Create a struct from macro_rules

Hi all,

It is possible to generate a struct from a macro_rules macro, where the fields are supplied by the tokentree input of the macro? I made the following simplified example:

        macro_rules! new_struct {
        {@inner $id:ident: $ty:ty } => { $id: $ty };
        {@inner $id:ident: $ty:ty, $($next:tt)* } => { $id: $ty, new_struct!{ @inner $($next)* } };
        {@inner $id:ident: $ty:ty {$($inner:tt)*} $($next:tt)* } => { $id: $ty, new_struct!{ @inner     $($inner)* } new_strict!{ @inner $($next)* } };
        {$($inner:tt)* } => {
            struct Foo {
                new_struct!{@inner $($inner)* }
            }
        };
    }
    
    new_struct! { foo: i32 { bar: i32, foobar: i64 } }
    
    //Expected expansion:
    /*
     struct Foo
     {
         foo: i32,
         bar: i32,
         foobar: i64
     }
    */
    
    fn main() {
        println!("Hello, world!");
    }

I seems that the macro inside the struct is not expanded.

I also tried adding generated attributes to a struct and generate an inner struct with a #[derive]. I didn't got the attributes connected to the struct.

Regards,

mredlek

Macros must expand to a complete syntax element (e.g. item, expression etc). A list of fields is not a complete anything.

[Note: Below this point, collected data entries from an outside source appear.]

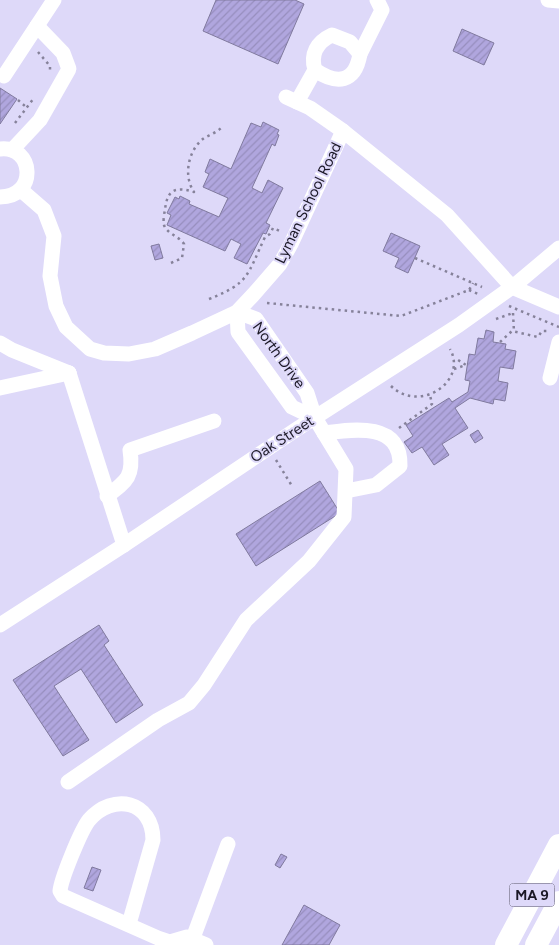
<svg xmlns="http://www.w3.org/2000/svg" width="559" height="945" viewBox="0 0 559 945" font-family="Figtree,sans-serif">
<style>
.building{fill:url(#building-hatch);stroke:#807a9e}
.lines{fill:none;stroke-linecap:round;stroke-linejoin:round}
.path{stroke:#86829a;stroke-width:2.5;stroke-dasharray:2.5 4;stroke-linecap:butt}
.minor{stroke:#fff;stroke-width:15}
.highway{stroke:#fff;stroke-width:22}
.labels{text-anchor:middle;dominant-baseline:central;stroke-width:4;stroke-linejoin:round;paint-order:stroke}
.shield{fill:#ded9f9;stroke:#565265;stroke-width:1}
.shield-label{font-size:14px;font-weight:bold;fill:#1b1826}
.street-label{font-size:15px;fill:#1b1826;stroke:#ded9f9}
</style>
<defs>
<pattern id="building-hatch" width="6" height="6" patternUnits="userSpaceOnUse" patternTransform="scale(1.25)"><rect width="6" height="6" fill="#b0a6de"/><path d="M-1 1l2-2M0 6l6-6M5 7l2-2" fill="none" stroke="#978ebe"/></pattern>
</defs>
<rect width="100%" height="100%" fill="#ded9f9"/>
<!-- building -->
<g class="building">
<polygon points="216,0 295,0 304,4 278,64 203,31"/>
<polygon points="462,29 494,43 484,65 453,51"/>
<polygon points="0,88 17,99 0,124"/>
<polygon points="263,122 279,130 277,134 279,135 275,146 272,144 252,188 262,193 268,180 283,188 266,223 270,225 266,234 263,233 247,264 234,258 241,244 231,239 225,251 167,225 171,215 167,213 175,197 179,199 180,196 190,201 189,204 219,217 228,198 203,187 209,174 205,172 210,159 231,169 251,123 261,127"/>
<polygon points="391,233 420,246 408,273 395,267 399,258 383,251"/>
<polygon points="159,244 163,258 155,260 151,246"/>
<polygon points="486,330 494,332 493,342 506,344 505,349 516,351 513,369 500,367 498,381 508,383 505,401 494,399 493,404 470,398 455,408 468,428 442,444 449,455 434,465 422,447 412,453 404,442 413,436 406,425 449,398 452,402 468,392 470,381 465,380 469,354 475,355 478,338 484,339"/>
<polygon points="478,430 483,438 475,443 470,435"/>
<polygon points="320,481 340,513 256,566 236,534"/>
<polygon points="99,625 109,641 104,645 143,705 116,723 81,669 54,686 89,740 63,756 13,680"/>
<polygon points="281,854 287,857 280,868 275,865"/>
<polygon points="92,867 101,870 93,891 84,888"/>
<polygon points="304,905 340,925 329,945 282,945"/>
</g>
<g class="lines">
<!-- path -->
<g class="path">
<polyline points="38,52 50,66 50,72"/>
<polyline points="18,100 26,107"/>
<polyline points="15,123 34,98"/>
<polyline points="415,258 482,287"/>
<path d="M 171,263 L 182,258 L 184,244 C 179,236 167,234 164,225 C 163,221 164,214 165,210 C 167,190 175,186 194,192 C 183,176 188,150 204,138 C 210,135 217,132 221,128"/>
<polyline points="469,290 478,294"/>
<path d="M 209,299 C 250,283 247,275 265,237 L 270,234 L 273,228 L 280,231"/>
<polyline points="267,303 401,316 469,290 473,283"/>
<polyline points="509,306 559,327"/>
<polyline points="513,313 514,332"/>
<polyline points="496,319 513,313"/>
<polyline points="500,342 512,331 538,337 542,331 548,331"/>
<polyline points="454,369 466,365 455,358"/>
<path d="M 391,386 C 420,414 468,381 450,349"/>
<polyline points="399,428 432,404 430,395"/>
<polyline points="276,460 292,486"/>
</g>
<!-- minor -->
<g class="minor">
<polyline points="548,0 559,1"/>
<path d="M 332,35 L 350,42 L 360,54 C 355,83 337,85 315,70 C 310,54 317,42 332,35 Z"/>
<polyline points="360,54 382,10 377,0"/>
<polyline points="4,76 54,0"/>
<polyline points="286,97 310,108 343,131"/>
<polyline points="297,102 315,70"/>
<path d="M 0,149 C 34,145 38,197 0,197"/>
<polyline points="12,150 40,120 69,69 63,53 37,26"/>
<polyline points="21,190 44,210 54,236 50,276 56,306 66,327 90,349 104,353 129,354 155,349 192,333 237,312 253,295 280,264 291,244 343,131 447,215 512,287 559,307"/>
<polyline points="0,343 12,350 69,373"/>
<polyline points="69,373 124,545"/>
<polyline points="550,378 559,342"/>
<polyline points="0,388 69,373"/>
<path d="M 324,433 C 354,429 401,422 400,466 L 376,485 L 346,491"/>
<path d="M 107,496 C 127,481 134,476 130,450 L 214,421"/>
<polyline points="0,625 124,545 297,429 459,325 515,285 559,248"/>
<polyline points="68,782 158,720 189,703 204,685 246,620 309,561 344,517 346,469 315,418 307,393 256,319 237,312 238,332 292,407 315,418"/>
<path d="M 129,924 L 153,840 C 153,801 113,792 89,820 C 81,830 61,879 60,891 L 63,896 L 158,938 L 170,942 L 187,937 L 206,945"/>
<polyline points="193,938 228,844"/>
</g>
<!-- highway -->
<g class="highway">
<polyline points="506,945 559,845"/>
<polyline points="536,945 559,902"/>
</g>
</g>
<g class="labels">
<!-- shield labels -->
<rect class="shield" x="509.5" y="883.5" width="45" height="23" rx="4"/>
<g class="shield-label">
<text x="532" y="895">MA 9</text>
</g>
<!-- street labels -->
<g class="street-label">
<text transform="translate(308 203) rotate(-64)">Lyman School Road</text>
<text transform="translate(279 355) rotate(54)">North Drive</text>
<text transform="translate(282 439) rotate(-33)">Oak Street</text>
</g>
</g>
</svg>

The way to do this is with a recursive macro that builds up partial results by passing them to itself, and then generates the output all at once. This is often called a muncher because it methodically munches through its input.

Your macro, converted to a muncher, would look something like this:

macro_rules! new_struct {
    // input is empty: time to output
    (@munch () -> {$(#[$attr:meta])* struct $name:ident $(($id:ident: $ty:ty))*}) => {
        $(#[$attr])* struct $name { $($id: $ty),* }
    };
    
    // branch off to generate an inner struct
    (@munch ($id:ident: struct $name:ident {$($inner:tt)*} $($next:tt)*) -> {$(#[$attr:meta])* struct $($output:tt)*}) => {
        new_struct!(@munch ($($inner)*) -> {$(#[$attr])* struct $name});
        new_struct!(@munch ($($next)*) -> {$(#[$attr])* struct $($output)* ($id: $name)});
    };
    
    // throw on the last field
    (@munch ($id:ident: $ty:ty) -> {$($output:tt)*}) => {
        new_struct!(@munch () -> {$($output)* ($id: $ty)});
    };
    
    // throw on another field (not the last one)
    (@munch ($id:ident: $ty:ty, $($next:tt)*) -> {$($output:tt)*}) => {
        new_struct!(@munch ($($next)*) -> {$($output)* ($id: $ty)});
    };
    
    // entry point (this is where a macro call starts)
    ($(#[$attr:meta])* struct $name:ident { $($input:tt)*} ) => {
        new_struct!(@munch ($($input)*) -> {$(#[$attr])* struct $name});
        //                 ^^^^^^^^^^^^    ^^^^^^^^^^^^^^^^^^^^^^^^^^^
        //                     input       output
    }
}

new_struct! {
    #[derive(Debug)]
    struct Foo {
        foo: i32,
        bar: struct Bar {
            bar: i32,
            foobar: i64
        }
    }
}

fn main() {
    println!("{:#?}", Foo { foo: 1, bar: Bar { bar: 2, foobar: 3 } });
}

I took some liberties with your syntax because a few things didn't make sense: like where did you plan to get field names or type names for the inner structs?

The general strategy is to transform the input, with its nested structs, into a flat structure that looks like #[$attr]... struct $name { $id: $ty, ...}. But this is kept in the $($output:tt)* argument until the macro is ready to output the whole thing. You can put #![feature(trace_macros)] trace_macros!(true); at the top of the file to see this happening.

I'm happy to add more comments to my code if needed. By the way, I highly recommend reading Daniel Keep's The Little Book of Rust Macros, it explains lots of tricks like this.

2 Likes

Thanks for your response. With this information I succeeded in completing the macro.

My objection was to flatten the result struct. So instead of directly outputting the struct, I took the information up to the top level and made the full struct there.

I also find the documentation you suggested very helpfull. It's a pity I didn't recognize that documentation before.